Ebube Nwagbo was 20 when she started acting, and that was the breakthrough she needed for herself and her family. Ten years on, and she waxes stronger. According to her, the industry moulded her into what she is today.
“I started acting when I was very young, I grew up in Nollywood. It was in 2003, I was about 20 years old then. I was still in school, so it was shuffling school and work. I learnt the good and bad things here. It has been a journey for me. It is like growing. I started fending for myself and my family at that age. I grew up like that and Nollywood kind of moulded me into what I am today based on where I am coming from as a person. It became the family I know because those early years I was always on set. All I knew at that time was making movies.
“The journey so far has been smooth, it has been rough, it has been sweet, it has been bitter, but so far, I am thankful to God for where I am today. At least, I am alive; I still have people out there that still love me. In as much as I do not expect everybody to love me, I can still boast of a lot of people that admire me for what I have become today. It has been a smooth and rough journey so far.
For Ebuube Nwagbo, the rough side of her Nollywood journey is dealing with the public as a star. She noted that the public sometimes forget that they are also humans, and so expect probably too much from them.
“Yes, we have to be role models to people which I personally try my best to be. But people should not condemn me when I do not live up to expectation,” she said.
“As human beings, when we are in relationship or marriage, what we do affects it a whole lot. That is the basic true, we can’t pretend about it. I don’t think it is every man or woman that is with a celebrity that likes to be in the limelight.
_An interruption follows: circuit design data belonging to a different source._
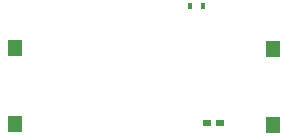
<source format=gbr>
G04 DesignSpark PCB Gerber Version 9.0 Build 5138 *
%FSLAX35Y35*%
%MOIN*%
%ADD22R,0.01254X0.02041*%
%ADD21R,0.05112X0.05506*%
%ADD20R,0.02553X0.01962*%
X0Y0D02*
D02*
D20*
X78295Y14624D03*
X82626D03*
D02*
D21*
X14193Y14183D03*
Y39773D03*
X100413Y13789D03*
Y39380D03*
D02*
D22*
X72795Y53624D03*
X77126D03*
X0Y0D02*
M02*

</source>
As much as a lot of them try to understand what their spouses do, at the end of the day, this is Nigeria, they might not understand all the time. It is all about getting the person that understands and make him believe that what you are doing is your job. It is hard, it is quite hard but we have to live.
It’s the scary part of being a star for her. Ebube would love to get married for love, and be in the marriage forever, but she’s scared; too many proposals that she’s confused who wants her for real…and that’s why she’s still single.
“Yes I am still single. The reason is that I am someone who has always believed in love. It is a big deal to me so if I have to do it, it has to be right. I am a strong believer of love.
“I get lots of proposals; it is so crazy I do not know who to give a chance to. I think it is a price I have to pay for stardom. Sometimes when anybody comes my way, I do not know who wants to be with me for the right reasons. I believe when that day comes, I will definitely figure out who that person is. It is not easy. What I should be talking about is not relationship but marriage. I want to go into marriage and be in it for ever. No one goes into marriage thinking of divorce, but it happens. We try our best. I think I am kind of scared, but I just have to give it a try whether I like it or not. It just has to happen and happen right; at the right time.”
No one can rule out the possibility of Ebube going back to her first love who couldn’t cope with her job; maybe he’d understand it’s just a job, and nothing that happens there is real. Ebube still thinks of him; he’s the first guy to show her the true meaning of love.
“We met in my first year in school, second semester. We won the best couple on campus. We had this bond and everybody wanted to be like us. I got into the movie industry and it didn’t work out again. I really liked him. So far, I think that is the first relationship I had that I can really call a relationship. That is the first time I actually knew what love is. That is somebody I still think about today and there is no regrets.”